TEXTE D'ÉTUDE:

......

Publié le 09/06/2006 par Anne Feuillère / Catégorie: Tournage

Grégoire Colin, Voleur de chevaux ?

Le salop de La Vie rêvée des anges, le légionnaire qui rend fou dans Beau Travail ou encore le mégalo désespéré de Snowboarder, c'était lui, Grégoire Colin, aujourd'hui l'un des principaux Voleurs de chevaux de Micha Wald. Nous l'avons rencontré lors du tournage dans la région spadoise. Venu, tel un chat noir, il rôdait sur le plateau pour s'imprégner d'une atmosphère qui allait bientôt être la sienne. Grégoire Colin n’est pas un inconnu dans le landernau du cinéma belge. On a pu le découvrir très jeune adolescent dans L’Année de l’éveil de Gérard Corbiau où il a fait ses premiers pas, avant de tracer sa route, entre cinéma d'auteurs confirmés et premiers films de cinéastes de sa génération.

Cinergie : Vous ne tournez pas aujourd'hui mais vous êtes venu sur le plateau.

Grégoire Colin : Oui… J'étais à Spa, dans ma chambre… alors autant venir (sourires). Je n'ai commencé le tournage qu'il y a deux jours. Je viens voir comment ça se passe.

C. : Comment avez-vous rencontré Micha Wald ?

......

Items sources:
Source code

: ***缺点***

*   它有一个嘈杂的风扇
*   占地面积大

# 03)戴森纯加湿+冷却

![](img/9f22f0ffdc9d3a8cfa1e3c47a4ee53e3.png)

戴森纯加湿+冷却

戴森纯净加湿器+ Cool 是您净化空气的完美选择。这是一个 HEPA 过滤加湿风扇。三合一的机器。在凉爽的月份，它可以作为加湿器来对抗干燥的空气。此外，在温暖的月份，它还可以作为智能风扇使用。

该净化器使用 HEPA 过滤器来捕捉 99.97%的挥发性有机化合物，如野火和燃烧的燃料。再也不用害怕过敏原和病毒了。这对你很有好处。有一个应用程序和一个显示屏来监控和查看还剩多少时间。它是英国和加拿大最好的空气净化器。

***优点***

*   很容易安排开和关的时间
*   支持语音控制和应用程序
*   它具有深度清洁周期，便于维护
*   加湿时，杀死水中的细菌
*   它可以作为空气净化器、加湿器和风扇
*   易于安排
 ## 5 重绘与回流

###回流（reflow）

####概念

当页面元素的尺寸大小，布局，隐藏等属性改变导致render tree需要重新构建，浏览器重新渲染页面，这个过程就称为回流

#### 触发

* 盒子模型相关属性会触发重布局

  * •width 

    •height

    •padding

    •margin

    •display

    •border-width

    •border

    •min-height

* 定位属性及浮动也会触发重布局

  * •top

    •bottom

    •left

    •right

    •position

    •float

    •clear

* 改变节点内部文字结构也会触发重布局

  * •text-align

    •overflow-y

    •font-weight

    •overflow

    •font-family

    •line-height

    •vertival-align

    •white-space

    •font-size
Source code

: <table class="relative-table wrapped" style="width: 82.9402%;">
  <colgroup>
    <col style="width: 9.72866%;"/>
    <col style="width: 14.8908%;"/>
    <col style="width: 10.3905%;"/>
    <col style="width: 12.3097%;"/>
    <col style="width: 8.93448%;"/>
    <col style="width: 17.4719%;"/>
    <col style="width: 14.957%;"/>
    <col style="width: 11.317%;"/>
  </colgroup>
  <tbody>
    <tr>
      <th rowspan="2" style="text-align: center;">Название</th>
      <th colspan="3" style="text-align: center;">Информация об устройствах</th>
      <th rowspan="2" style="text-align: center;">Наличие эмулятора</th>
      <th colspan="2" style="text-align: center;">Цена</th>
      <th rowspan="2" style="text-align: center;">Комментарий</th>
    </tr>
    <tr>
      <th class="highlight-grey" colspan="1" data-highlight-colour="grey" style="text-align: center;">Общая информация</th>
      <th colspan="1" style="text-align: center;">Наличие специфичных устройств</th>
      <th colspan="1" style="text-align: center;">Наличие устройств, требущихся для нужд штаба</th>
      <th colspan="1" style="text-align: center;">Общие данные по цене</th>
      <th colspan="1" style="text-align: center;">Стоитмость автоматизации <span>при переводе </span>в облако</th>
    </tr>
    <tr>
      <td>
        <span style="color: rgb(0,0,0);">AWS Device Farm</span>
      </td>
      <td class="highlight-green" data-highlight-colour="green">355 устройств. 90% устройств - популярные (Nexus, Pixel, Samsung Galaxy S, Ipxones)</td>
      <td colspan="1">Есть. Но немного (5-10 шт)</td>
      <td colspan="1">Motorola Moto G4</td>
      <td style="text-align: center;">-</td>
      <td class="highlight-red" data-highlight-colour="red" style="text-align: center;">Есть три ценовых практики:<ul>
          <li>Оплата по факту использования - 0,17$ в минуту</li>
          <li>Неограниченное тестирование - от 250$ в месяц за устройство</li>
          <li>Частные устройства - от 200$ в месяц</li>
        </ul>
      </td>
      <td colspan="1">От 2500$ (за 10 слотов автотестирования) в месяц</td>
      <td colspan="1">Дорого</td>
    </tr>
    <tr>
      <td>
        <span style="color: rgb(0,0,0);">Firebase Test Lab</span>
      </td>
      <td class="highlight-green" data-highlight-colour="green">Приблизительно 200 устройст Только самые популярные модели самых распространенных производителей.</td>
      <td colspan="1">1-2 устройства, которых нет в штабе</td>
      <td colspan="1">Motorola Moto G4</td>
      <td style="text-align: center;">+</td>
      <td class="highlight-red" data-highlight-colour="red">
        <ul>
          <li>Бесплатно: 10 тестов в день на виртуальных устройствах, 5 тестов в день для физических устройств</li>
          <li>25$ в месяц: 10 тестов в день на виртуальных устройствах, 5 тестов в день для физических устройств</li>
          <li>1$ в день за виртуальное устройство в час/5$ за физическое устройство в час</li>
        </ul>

......

CONSIGNE:
D'après le texte d'étude, pourquoi Grégoire Colin s'est-il rendu sur le plateau un jour où il ne tournait pas ? Répondez en une à trois phrases.

CORRIGÉ:
Il était à Spa, dans sa chambre, alors autant venir. Ayant commencé le tournage deux jours plus tôt seulement, il voulait voir comment ça se passait. Le texte précise qu'il rôdait sur le plateau pour s'imprégner d'une atmosphère qui allait bientôt être la sienne.